Tek parçalı ve boyunlu olmak üzere iki genel biçimde üretilen Yunan Çömlekleri yani amforalar, M.Ö. 9. yüzyıl civarında kullanılmaya başlanmıştır. Boyunlu amforalar Akdeniz coğrafyasında M.Ö. 9. yüzyıl civarında kullanılmaya başlanırken, tek parçadan üretilen amforaların kullanımı yaklaşık olarak M.Ö. 7. yüzyıla rastlamaktadır. Tanrıça Athena için düzenlenen şenliklerde kullanılan amforalar zeytinyağı ile doldurulurdu. M.Ö. 6. yüzyıldan başlayarak 2. yüzyıla kadar sürdürülen Athena şenliklerinde kullanılan zeytinyağı amforaları siyah renklere boyanır ve üzerine çeşitli figürler yapılırdı. Panathenik amfora olarak bilinen bu şenlik amforaları, Eski Yunan medeniyetinin en önemli tanrılarından biri olan Athena onuruna yapılan şenliklerde önemli bir unsurdu.
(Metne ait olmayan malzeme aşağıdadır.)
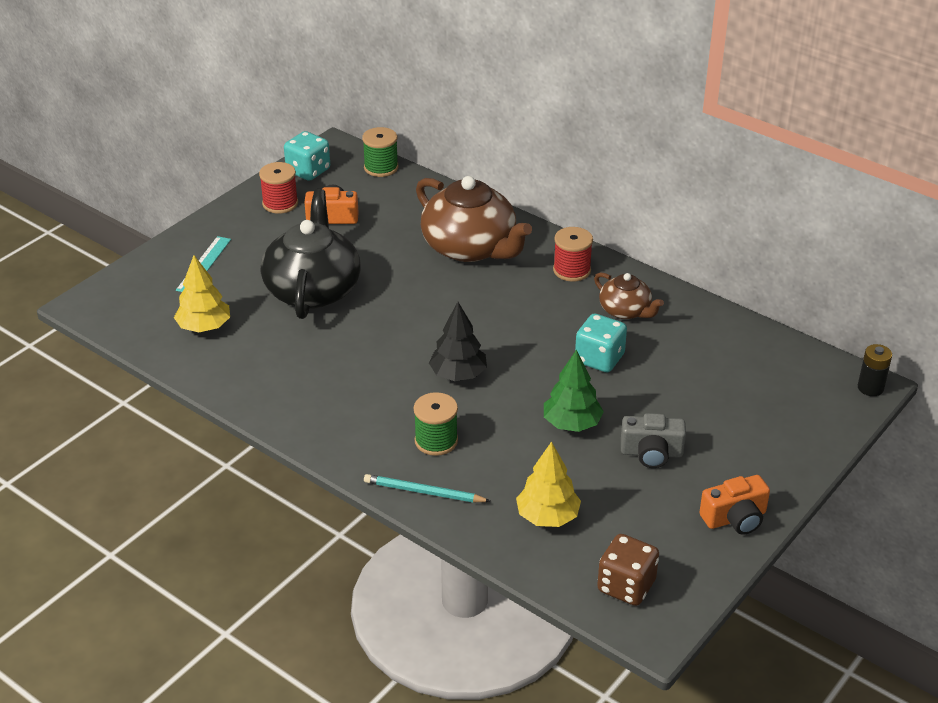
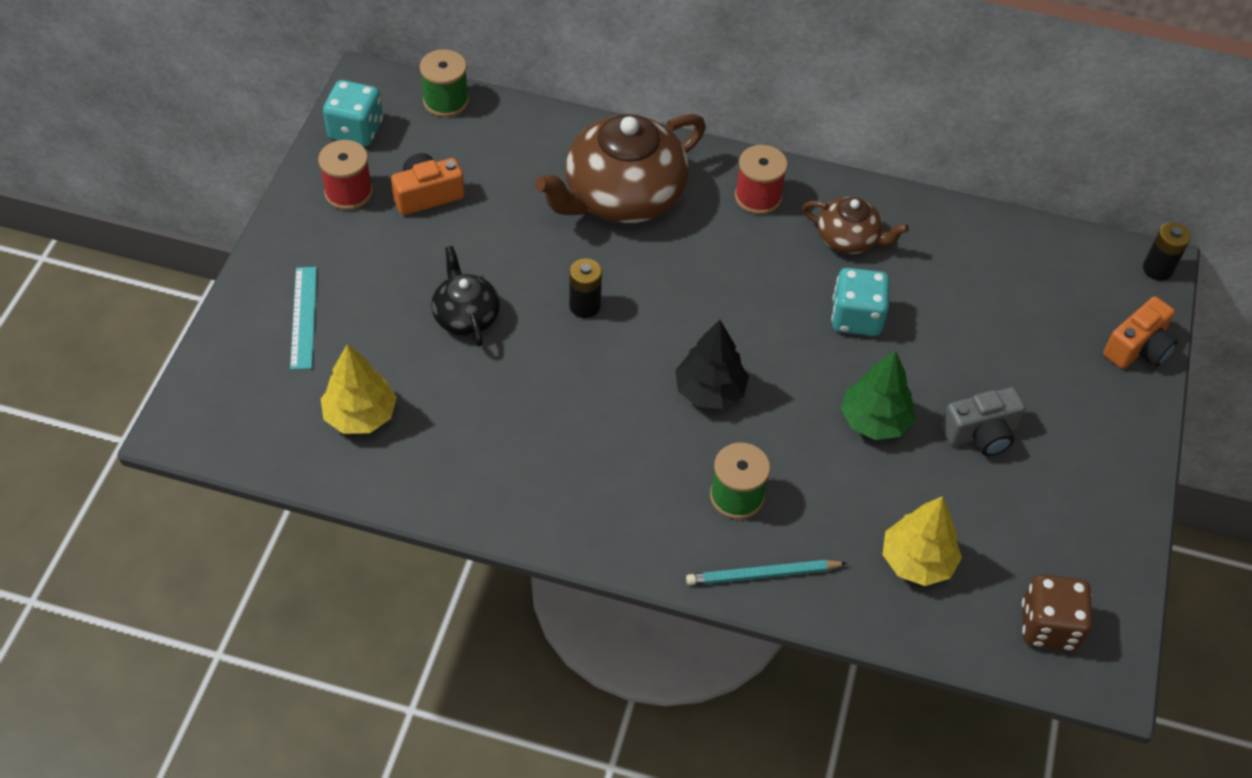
camera: 25 degrees left, 15 degrees up
(313, 289) = (466, 316): black teapot -> black teapot, size x0.52
(400, 304) = (585, 306): none -> black battery
(470, 247) = (622, 196): brown teapot -> brown teapot turned 120 degrees clockwise
(735, 518) = (1111, 493): orange camera -> orange camera (1138, 348)

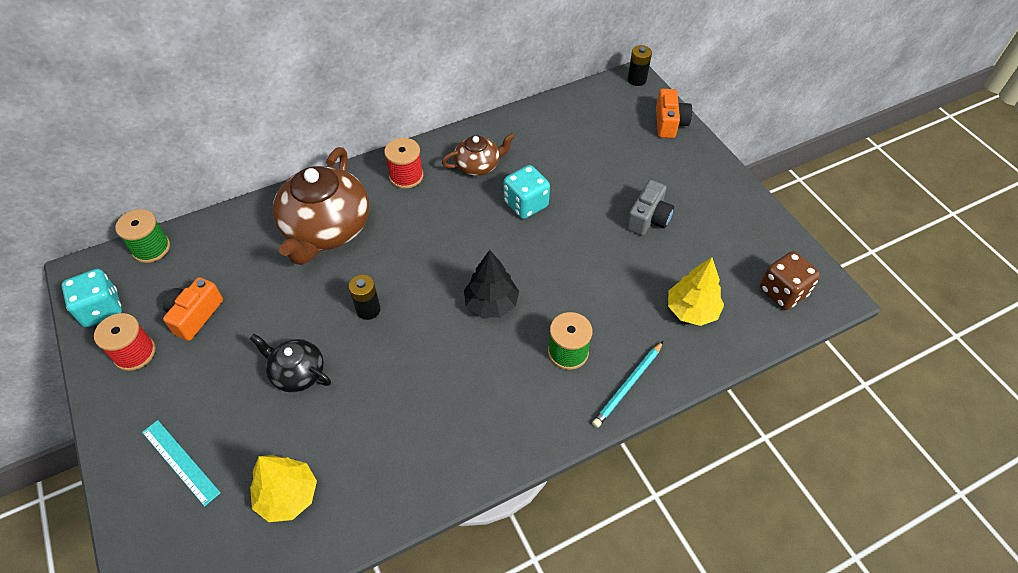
camera: 40 degrees left, 0 degrees up
(874, 421) = (592, 252): green tree -> none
Günümüze dek yapılan arkeolojik çalışmalar sayesinde farklı dönemlere ait birçok farklı amfora çeşidi bulunmuştur. Genel kullanımı açısından zeytinyağı ve şarap taşınması için üretilen amforalar ayrıca tahıl ve zeytin saklamak için de kullanılmıştır. Amforanın ağzının hava almayacak şekilde kapatılması ile bu çömlekler tahılların ve zeytin bozulmadan uzun süreli olarak saklanabilmesine olanak tanıdığından, yiyeceklerin depolanması için de önemli bir araç olarak görülmüştür. Daha sonraki dönemde bilhassa Romalılar tarafından çok sayıda üretilen amforalar, ülkenin farklı yerlerinde üretilen şarapların şehirlere taşınması ve burada uzun yıllar boyunca saklanması için kullanılmıştır. Attika Ölçüsü adı verilen bir standarda göre üretilen bu amforalar, yaklaşık olarak 39 litre hacme sahiptir.
Yapılan arkeolojik çalışmalar sonucunda amforaların anıt mezarlar için de önemli bir figür olduğunun anlaşılmasını sağlamıştır. Ülkemizin de binlerce yıllık medeniyetler tarihine sahip olduğu düşünüldüğünde, Anadolu coğrafyasının birçok farklı amfora türüne ev sahipliği yapması şaşırtıcı değildir. Günümüzde Sinop ili içinde kalan coğrafya, özellikle Antik Dönemin en önemli amfora üretim merkezlerinden biriydi.